Data for review:
===============

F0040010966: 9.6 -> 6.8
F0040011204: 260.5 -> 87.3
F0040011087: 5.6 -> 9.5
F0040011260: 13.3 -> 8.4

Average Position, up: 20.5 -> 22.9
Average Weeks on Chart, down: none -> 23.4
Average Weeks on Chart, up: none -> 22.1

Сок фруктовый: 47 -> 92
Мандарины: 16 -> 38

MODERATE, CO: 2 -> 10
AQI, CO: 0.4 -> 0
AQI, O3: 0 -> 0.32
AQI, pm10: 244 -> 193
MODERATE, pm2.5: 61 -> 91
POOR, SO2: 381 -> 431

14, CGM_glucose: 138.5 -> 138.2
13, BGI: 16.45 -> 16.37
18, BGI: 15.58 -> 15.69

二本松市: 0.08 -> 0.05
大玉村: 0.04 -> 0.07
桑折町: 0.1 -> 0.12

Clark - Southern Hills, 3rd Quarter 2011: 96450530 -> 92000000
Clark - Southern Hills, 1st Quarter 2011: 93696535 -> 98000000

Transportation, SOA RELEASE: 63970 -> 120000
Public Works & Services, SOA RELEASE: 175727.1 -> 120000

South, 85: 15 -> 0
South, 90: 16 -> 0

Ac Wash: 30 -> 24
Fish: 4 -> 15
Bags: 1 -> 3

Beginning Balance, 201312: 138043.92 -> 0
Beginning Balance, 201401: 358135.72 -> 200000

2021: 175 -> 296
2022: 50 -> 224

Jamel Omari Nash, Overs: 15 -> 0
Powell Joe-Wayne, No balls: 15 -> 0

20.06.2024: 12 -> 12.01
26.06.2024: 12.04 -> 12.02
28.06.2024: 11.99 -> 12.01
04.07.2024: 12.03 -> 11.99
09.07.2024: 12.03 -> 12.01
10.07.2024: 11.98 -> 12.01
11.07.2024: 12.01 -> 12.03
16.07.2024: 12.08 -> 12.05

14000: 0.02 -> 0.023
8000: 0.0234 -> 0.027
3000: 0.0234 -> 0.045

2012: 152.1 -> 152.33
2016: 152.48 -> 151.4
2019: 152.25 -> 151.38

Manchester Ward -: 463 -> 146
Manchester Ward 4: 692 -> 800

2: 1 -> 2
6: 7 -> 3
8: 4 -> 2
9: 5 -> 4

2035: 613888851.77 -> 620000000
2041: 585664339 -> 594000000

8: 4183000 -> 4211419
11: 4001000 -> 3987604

===============

The task:
Output only the lines from the one that contains "8000: 0.0234 -> 0.027" through the last line of the data above, each restated exactly.

Your solution:
8000: 0.0234 -> 0.027
3000: 0.0234 -> 0.045

2012: 152.1 -> 152.33
2016: 152.48 -> 151.4
2019: 152.25 -> 151.38

Manchester Ward -: 463 -> 146
Manchester Ward 4: 692 -> 800

2: 1 -> 2
6: 7 -> 3
8: 4 -> 2
9: 5 -> 4

2035: 613888851.77 -> 620000000
2041: 585664339 -> 594000000

8: 4183000 -> 4211419
11: 4001000 -> 3987604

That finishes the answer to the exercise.